- WHAT TO WORK ON -
Exact copy, no pictures: return all the data below as written.
======== SUPPLIED MATERIAL ========
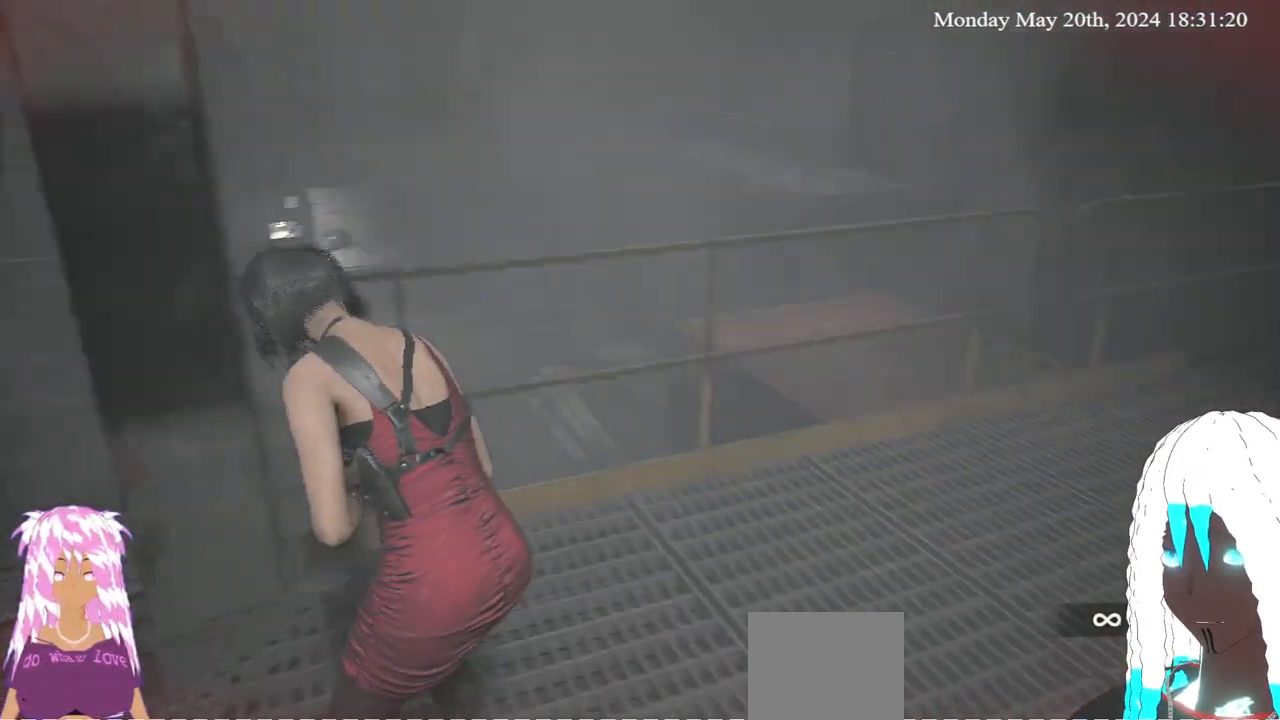
{"buttons": [], "left_stick": "up-right", "right_stick": "right", "events": [[67, "L3", "down"], [133, "right_stick", "center"], [217, "L3", "up"], [367, "right_stick", "right"]]}
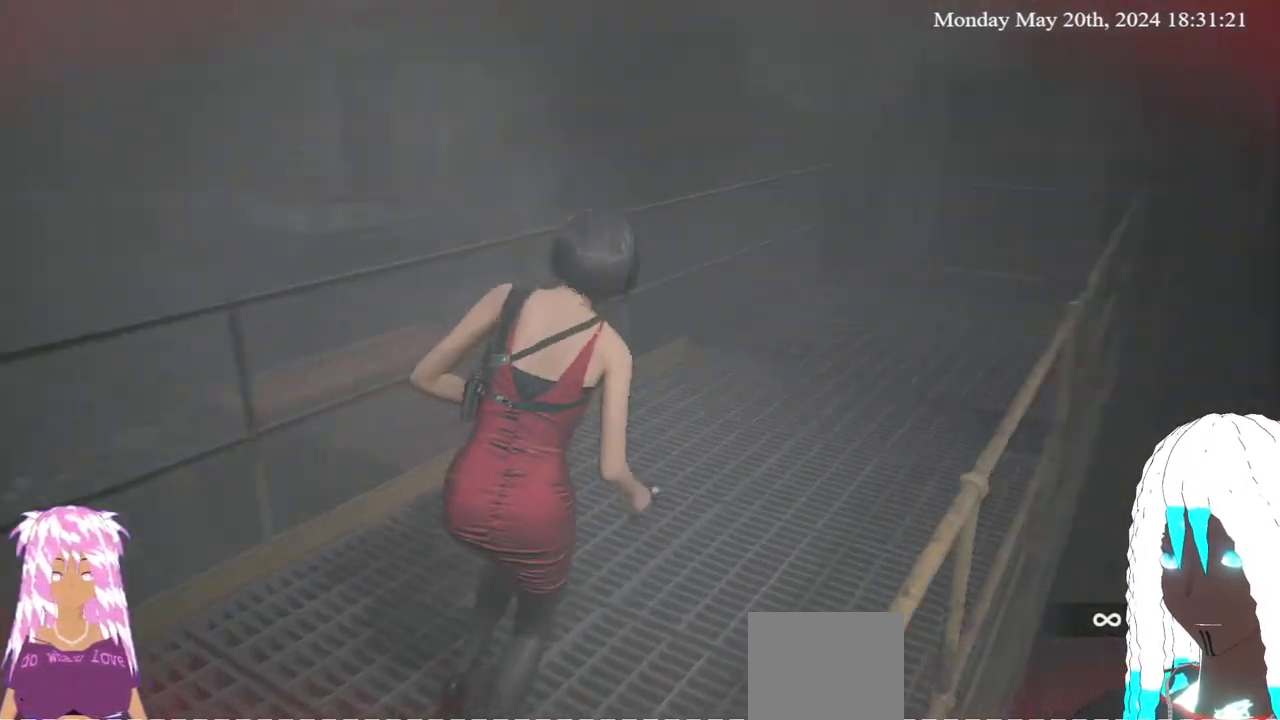
{"buttons": ["L2"], "left_stick": "up", "right_stick": "center", "events": [[133, "L2", "down"], [133, "left_stick", "up"], [433, "right_stick", "center"]]}
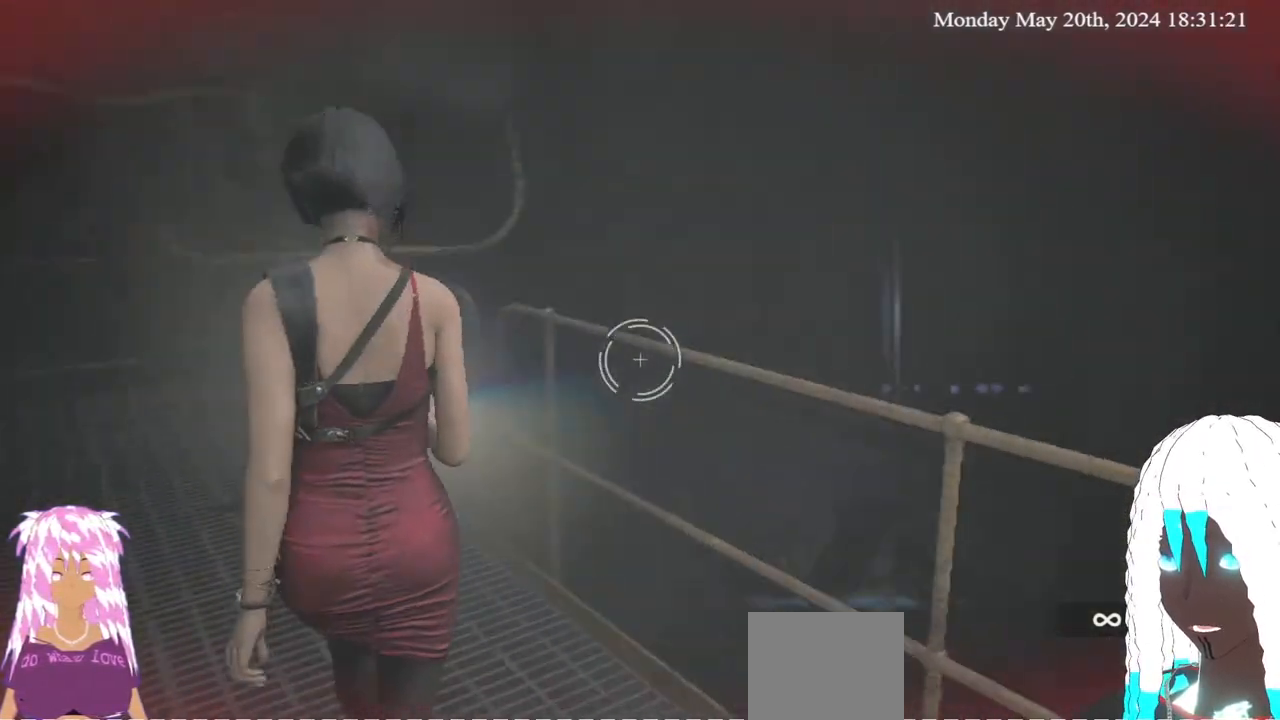
{"buttons": ["L2"], "left_stick": "up", "right_stick": "down-left", "events": [[200, "right_stick", "down-left"]]}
========
- SOLUTION -
{"buttons": [], "left_stick": "up-right", "right_stick": "right", "events": [[67, "L3", "down"], [133, "right_stick", "center"], [217, "L3", "up"], [367, "right_stick", "right"]]}
{"buttons": ["L2"], "left_stick": "up", "right_stick": "center", "events": [[133, "L2", "down"], [133, "left_stick", "up"], [433, "right_stick", "center"]]}
{"buttons": ["L2"], "left_stick": "up", "right_stick": "down-left", "events": [[200, "right_stick", "down-left"]]}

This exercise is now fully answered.